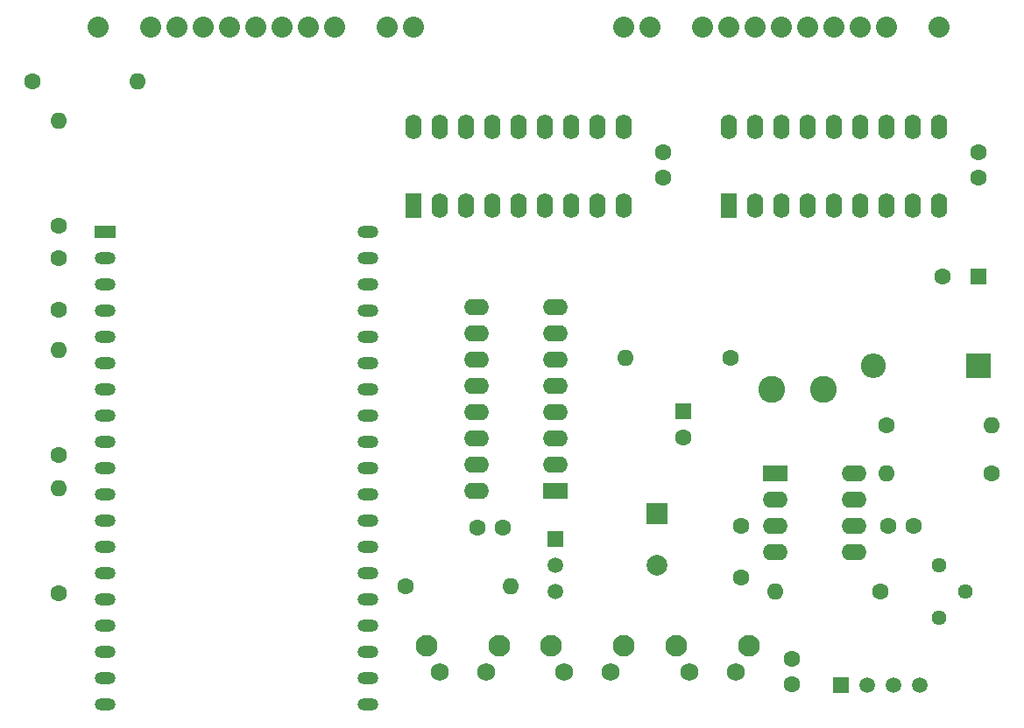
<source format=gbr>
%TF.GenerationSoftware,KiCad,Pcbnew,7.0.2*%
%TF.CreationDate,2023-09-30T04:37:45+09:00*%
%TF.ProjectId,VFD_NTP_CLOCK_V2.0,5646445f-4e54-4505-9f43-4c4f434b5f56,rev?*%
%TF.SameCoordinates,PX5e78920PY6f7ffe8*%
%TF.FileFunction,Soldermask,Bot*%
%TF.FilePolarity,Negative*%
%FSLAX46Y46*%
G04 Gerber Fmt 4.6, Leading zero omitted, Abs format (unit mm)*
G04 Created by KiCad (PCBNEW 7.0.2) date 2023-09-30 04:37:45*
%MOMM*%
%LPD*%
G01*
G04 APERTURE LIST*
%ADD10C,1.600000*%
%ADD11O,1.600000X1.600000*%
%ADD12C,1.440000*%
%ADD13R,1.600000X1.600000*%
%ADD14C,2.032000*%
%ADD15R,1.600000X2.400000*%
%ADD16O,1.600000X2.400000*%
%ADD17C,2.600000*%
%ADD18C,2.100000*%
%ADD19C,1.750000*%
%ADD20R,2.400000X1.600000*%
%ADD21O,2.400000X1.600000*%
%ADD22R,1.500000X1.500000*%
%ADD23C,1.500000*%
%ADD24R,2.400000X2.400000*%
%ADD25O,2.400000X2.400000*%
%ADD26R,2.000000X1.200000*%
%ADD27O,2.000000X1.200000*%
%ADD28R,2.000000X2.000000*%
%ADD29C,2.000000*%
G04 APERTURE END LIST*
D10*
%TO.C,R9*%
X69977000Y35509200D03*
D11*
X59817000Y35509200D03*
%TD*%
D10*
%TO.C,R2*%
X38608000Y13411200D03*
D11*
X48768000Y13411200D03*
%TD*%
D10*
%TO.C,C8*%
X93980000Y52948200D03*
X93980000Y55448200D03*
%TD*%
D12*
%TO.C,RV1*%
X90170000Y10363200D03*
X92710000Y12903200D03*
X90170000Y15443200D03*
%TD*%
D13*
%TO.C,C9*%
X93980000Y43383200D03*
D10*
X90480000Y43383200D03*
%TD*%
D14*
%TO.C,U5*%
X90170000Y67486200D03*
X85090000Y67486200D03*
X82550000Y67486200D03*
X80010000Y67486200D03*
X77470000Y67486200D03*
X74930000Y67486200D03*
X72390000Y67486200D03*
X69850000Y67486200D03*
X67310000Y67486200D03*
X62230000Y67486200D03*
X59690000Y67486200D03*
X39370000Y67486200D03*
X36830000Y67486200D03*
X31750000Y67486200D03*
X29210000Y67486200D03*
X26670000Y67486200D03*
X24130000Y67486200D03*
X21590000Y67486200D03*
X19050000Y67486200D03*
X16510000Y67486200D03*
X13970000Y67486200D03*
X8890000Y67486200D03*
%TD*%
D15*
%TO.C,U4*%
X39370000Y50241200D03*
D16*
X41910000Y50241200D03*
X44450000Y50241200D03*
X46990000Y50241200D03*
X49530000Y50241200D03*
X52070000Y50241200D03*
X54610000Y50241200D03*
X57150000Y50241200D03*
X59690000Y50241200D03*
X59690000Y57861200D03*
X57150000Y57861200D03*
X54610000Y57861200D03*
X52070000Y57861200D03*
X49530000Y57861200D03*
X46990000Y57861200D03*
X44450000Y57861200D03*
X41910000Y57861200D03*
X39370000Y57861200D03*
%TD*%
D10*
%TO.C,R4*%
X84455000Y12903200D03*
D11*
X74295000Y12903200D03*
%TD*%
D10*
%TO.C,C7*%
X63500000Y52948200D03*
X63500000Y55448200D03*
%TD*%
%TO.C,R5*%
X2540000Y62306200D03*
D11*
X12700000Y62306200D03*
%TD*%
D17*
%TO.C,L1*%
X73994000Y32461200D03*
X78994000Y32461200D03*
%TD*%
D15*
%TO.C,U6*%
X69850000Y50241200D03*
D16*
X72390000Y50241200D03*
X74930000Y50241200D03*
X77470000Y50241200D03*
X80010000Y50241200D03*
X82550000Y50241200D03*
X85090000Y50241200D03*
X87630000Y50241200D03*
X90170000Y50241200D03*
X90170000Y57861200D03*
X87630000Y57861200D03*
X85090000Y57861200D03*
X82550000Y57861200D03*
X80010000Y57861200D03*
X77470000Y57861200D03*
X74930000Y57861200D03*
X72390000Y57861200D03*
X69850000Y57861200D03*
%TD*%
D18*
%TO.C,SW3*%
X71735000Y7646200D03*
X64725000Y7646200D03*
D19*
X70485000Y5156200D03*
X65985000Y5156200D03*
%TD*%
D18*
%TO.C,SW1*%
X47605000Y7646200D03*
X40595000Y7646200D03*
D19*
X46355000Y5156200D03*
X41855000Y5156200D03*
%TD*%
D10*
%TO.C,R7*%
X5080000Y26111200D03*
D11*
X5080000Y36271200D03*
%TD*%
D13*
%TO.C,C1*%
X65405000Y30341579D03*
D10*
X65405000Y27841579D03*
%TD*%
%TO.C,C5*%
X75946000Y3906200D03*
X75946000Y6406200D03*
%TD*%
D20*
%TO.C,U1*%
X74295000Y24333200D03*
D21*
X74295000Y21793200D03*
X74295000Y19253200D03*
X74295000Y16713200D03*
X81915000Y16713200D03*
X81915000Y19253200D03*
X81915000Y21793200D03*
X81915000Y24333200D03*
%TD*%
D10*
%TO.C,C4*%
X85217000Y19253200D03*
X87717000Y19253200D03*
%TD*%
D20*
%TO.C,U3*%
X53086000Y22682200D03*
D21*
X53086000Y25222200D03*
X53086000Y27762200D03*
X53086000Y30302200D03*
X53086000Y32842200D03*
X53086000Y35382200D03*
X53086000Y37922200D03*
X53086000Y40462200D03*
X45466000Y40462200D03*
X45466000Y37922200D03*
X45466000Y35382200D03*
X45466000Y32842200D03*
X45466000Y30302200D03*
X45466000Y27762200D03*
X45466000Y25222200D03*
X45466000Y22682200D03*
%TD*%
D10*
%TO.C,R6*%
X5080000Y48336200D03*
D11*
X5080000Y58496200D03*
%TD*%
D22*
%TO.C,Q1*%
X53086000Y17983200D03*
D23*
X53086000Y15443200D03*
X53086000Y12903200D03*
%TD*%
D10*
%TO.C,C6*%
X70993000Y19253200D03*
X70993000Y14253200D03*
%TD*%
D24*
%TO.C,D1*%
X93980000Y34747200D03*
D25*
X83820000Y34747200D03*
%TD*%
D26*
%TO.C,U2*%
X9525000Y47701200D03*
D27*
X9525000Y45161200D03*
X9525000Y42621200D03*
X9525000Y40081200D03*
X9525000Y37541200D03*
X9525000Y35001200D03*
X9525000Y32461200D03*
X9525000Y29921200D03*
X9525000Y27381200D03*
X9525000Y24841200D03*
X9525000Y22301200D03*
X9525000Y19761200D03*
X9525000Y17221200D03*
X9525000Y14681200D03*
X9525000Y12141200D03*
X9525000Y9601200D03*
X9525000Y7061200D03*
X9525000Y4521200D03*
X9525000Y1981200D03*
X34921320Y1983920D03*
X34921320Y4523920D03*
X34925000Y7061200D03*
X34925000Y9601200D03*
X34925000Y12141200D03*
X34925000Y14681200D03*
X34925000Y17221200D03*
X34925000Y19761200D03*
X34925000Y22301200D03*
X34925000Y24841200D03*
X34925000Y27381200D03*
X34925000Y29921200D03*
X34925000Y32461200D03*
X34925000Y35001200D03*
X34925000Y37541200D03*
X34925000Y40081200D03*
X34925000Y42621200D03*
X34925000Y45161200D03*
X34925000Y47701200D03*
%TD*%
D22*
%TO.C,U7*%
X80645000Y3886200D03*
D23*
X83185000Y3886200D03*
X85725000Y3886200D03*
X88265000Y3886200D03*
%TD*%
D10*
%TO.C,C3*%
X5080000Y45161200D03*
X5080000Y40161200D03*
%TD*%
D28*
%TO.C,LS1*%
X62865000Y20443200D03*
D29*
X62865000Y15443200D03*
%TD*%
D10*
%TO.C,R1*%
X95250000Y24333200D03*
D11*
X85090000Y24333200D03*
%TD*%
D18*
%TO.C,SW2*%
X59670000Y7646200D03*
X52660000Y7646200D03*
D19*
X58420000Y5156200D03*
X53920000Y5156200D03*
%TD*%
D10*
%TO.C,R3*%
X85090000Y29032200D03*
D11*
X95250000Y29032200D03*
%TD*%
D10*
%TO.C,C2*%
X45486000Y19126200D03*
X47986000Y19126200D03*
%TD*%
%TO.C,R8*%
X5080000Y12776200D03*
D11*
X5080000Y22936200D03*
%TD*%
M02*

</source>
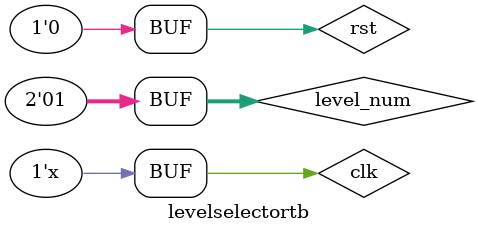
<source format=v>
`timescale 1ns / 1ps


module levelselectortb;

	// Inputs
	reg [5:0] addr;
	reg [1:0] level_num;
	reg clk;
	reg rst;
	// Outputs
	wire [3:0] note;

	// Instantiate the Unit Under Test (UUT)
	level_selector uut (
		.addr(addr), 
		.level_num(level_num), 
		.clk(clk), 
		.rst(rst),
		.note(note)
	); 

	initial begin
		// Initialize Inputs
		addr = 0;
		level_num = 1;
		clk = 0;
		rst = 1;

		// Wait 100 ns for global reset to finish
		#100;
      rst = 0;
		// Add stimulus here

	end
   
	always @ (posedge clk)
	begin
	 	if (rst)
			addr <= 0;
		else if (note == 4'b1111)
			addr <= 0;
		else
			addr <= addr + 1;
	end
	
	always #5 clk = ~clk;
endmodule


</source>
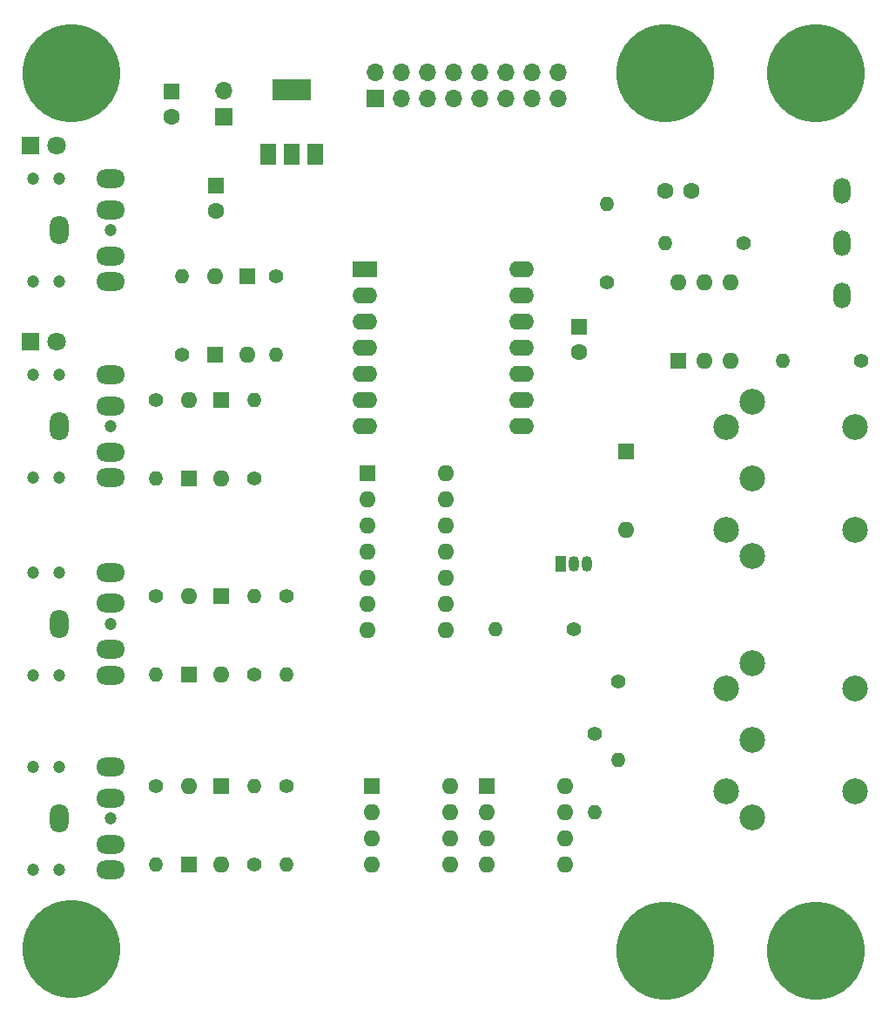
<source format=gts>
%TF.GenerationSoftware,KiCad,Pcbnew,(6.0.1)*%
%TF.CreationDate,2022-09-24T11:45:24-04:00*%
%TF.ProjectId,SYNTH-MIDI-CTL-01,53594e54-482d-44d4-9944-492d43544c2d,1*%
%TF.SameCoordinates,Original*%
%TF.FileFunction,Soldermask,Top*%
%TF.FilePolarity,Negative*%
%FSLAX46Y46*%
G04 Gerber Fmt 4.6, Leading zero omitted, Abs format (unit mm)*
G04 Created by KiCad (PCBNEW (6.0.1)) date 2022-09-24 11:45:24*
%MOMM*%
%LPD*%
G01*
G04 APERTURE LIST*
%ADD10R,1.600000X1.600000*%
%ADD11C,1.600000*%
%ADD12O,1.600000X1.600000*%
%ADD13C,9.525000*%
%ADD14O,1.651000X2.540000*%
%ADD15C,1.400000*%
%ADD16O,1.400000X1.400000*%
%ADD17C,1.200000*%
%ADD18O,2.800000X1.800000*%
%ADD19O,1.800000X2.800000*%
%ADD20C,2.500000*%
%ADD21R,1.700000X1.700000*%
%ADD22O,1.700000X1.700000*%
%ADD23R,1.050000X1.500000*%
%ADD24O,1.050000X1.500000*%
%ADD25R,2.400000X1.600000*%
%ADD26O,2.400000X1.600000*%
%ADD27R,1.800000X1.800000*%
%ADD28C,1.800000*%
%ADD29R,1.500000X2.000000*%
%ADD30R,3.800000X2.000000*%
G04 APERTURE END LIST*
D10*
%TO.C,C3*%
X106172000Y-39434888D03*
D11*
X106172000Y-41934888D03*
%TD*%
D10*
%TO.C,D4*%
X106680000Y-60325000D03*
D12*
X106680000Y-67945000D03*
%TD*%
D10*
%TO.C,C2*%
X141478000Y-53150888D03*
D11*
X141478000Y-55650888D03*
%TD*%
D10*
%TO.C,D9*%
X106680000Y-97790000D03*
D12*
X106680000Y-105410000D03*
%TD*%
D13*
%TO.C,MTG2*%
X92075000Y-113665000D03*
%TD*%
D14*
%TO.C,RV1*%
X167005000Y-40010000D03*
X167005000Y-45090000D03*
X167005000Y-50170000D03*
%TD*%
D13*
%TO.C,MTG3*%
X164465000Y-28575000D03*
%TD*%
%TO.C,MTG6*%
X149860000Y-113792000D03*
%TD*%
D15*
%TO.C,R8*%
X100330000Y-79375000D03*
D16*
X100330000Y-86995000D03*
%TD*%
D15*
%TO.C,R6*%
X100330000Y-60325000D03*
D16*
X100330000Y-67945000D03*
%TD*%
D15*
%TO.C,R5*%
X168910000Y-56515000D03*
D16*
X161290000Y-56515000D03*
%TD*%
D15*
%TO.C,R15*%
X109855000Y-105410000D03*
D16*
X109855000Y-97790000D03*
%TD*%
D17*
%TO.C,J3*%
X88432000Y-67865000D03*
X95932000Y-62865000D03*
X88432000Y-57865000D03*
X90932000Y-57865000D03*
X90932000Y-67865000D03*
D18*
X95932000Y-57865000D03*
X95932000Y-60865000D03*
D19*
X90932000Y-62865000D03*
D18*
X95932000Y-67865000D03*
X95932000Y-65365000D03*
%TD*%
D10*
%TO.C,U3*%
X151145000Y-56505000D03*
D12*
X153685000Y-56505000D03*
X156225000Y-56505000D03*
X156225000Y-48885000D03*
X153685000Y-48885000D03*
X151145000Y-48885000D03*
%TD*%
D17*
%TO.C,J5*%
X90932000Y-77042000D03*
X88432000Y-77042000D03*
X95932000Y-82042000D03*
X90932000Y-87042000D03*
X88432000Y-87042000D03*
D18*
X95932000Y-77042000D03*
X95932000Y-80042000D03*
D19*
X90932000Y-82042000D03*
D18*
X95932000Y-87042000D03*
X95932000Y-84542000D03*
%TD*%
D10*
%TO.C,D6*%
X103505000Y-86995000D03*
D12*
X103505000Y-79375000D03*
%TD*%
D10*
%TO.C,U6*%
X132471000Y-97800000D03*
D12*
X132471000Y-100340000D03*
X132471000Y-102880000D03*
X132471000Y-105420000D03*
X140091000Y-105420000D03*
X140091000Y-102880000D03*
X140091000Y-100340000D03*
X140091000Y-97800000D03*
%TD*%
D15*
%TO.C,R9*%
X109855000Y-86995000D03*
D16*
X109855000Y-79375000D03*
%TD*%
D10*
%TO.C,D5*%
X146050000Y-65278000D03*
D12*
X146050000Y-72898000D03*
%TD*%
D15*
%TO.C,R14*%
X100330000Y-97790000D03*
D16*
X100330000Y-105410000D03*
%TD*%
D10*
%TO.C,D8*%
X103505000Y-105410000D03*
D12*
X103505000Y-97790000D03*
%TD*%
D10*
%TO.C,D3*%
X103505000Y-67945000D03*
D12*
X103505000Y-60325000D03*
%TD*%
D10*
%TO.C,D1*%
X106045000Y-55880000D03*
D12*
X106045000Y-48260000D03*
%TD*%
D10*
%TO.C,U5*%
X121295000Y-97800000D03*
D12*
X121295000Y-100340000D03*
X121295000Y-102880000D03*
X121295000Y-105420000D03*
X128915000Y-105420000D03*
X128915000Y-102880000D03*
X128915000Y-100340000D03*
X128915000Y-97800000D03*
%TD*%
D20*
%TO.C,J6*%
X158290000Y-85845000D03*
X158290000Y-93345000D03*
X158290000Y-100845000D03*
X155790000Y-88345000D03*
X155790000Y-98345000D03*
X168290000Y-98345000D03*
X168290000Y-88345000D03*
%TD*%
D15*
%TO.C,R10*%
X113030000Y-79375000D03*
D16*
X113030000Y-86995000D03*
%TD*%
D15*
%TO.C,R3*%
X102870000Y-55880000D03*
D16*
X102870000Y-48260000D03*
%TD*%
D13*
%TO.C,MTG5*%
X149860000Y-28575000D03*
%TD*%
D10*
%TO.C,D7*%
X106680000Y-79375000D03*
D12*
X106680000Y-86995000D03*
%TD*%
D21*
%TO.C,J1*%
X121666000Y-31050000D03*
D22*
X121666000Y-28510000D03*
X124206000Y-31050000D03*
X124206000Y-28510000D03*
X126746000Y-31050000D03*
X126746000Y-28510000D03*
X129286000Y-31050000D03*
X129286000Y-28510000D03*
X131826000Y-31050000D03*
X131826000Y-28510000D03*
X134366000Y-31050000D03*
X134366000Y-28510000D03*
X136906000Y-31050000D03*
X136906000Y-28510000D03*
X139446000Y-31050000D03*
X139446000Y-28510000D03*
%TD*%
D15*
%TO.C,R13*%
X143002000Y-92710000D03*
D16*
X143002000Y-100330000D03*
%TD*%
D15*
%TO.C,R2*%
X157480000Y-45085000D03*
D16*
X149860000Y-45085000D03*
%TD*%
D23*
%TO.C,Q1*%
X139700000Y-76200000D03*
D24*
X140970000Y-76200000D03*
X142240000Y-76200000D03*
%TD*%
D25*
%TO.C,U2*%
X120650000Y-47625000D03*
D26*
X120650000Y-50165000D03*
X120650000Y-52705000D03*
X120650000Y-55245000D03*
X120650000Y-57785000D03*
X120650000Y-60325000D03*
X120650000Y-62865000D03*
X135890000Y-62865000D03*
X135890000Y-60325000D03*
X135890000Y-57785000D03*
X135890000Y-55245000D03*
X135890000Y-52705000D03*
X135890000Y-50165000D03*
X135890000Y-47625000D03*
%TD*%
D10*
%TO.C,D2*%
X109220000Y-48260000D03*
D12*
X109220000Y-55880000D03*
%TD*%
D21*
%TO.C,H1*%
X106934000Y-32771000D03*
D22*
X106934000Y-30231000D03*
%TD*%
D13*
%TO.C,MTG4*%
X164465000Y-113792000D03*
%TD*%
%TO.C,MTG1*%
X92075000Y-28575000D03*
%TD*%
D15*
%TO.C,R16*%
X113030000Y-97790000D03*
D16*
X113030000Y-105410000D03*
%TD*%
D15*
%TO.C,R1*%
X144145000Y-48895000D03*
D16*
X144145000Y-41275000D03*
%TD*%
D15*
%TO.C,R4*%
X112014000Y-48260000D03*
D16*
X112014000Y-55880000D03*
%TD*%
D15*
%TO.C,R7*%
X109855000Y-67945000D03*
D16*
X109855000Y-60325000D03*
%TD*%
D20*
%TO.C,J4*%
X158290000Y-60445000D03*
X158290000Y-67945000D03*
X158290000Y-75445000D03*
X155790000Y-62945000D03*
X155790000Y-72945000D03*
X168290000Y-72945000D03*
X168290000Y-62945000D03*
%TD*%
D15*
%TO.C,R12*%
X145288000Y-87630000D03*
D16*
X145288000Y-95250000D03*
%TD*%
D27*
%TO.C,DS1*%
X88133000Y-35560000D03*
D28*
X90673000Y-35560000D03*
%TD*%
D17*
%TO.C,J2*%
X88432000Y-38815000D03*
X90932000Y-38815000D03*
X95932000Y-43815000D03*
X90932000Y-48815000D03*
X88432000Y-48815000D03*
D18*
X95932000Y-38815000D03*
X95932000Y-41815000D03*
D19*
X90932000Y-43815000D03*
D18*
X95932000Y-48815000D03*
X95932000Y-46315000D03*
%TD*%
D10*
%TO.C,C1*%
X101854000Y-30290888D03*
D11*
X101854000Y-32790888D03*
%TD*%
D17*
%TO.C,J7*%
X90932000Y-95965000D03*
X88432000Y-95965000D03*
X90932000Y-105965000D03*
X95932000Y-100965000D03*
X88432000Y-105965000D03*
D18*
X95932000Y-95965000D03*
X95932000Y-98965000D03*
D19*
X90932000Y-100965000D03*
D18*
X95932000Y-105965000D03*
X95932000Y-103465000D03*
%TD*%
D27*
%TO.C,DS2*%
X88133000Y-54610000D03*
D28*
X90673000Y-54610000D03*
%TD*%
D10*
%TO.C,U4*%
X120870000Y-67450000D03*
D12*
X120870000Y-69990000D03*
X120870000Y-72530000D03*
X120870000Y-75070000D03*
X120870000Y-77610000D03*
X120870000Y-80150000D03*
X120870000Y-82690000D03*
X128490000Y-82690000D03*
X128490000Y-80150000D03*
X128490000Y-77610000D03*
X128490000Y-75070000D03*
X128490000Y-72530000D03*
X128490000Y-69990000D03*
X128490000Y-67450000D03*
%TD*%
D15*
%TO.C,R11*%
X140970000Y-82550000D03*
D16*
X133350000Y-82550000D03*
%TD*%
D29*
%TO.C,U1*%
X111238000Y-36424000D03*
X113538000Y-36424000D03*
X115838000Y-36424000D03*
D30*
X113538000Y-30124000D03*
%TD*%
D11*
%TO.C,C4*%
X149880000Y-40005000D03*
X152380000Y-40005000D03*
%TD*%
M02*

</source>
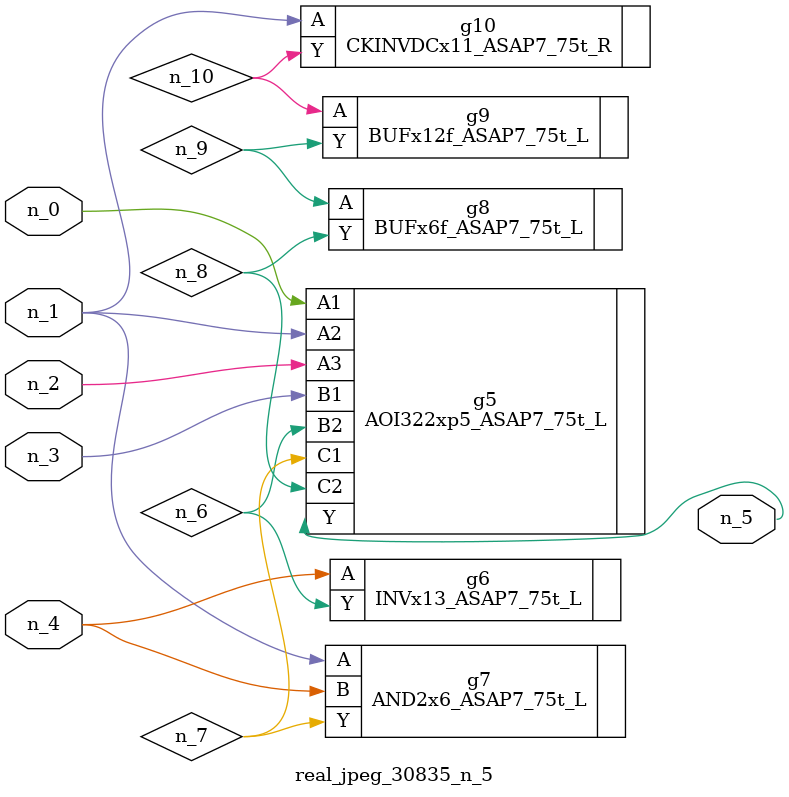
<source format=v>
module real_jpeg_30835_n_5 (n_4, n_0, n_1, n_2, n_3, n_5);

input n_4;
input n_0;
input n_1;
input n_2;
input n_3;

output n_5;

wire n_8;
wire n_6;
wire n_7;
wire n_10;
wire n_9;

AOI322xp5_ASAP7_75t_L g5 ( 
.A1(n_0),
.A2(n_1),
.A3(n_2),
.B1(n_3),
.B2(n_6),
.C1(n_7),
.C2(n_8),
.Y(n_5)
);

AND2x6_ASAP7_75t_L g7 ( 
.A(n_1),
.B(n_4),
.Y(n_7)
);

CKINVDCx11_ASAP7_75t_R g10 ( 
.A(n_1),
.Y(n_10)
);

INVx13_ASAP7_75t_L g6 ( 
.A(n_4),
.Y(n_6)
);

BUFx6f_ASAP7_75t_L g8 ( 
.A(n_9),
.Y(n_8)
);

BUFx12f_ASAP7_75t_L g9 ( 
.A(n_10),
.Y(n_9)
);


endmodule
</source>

-- Task to carry out --
Looking at the entries above, can you reproduce exactly the lines from the one that holds "X8890000Y67486200D03*" through the one that holds "X69850000Y50241200D03*", and only those?

-- Exercise answer --
X8890000Y67486200D03*
%TD*%
D15*
%TO.C,U4*%
X39370000Y50241200D03*
D16*
X41910000Y50241200D03*
X44450000Y50241200D03*
X46990000Y50241200D03*
X49530000Y50241200D03*
X52070000Y50241200D03*
X54610000Y50241200D03*
X57150000Y50241200D03*
X59690000Y50241200D03*
X59690000Y57861200D03*
X57150000Y57861200D03*
X54610000Y57861200D03*
X52070000Y57861200D03*
X49530000Y57861200D03*
X46990000Y57861200D03*
X44450000Y57861200D03*
X41910000Y57861200D03*
X39370000Y57861200D03*
%TD*%
D10*
%TO.C,R4*%
X84455000Y12903200D03*
D11*
X74295000Y12903200D03*
%TD*%
D10*
%TO.C,C7*%
X63500000Y52948200D03*
X63500000Y55448200D03*
%TD*%
%TO.C,R5*%
X2540000Y62306200D03*
D11*
X12700000Y62306200D03*
%TD*%
D17*
%TO.C,L1*%
X73994000Y32461200D03*
X78994000Y32461200D03*
%TD*%
D15*
%TO.C,U6*%
X69850000Y50241200D03*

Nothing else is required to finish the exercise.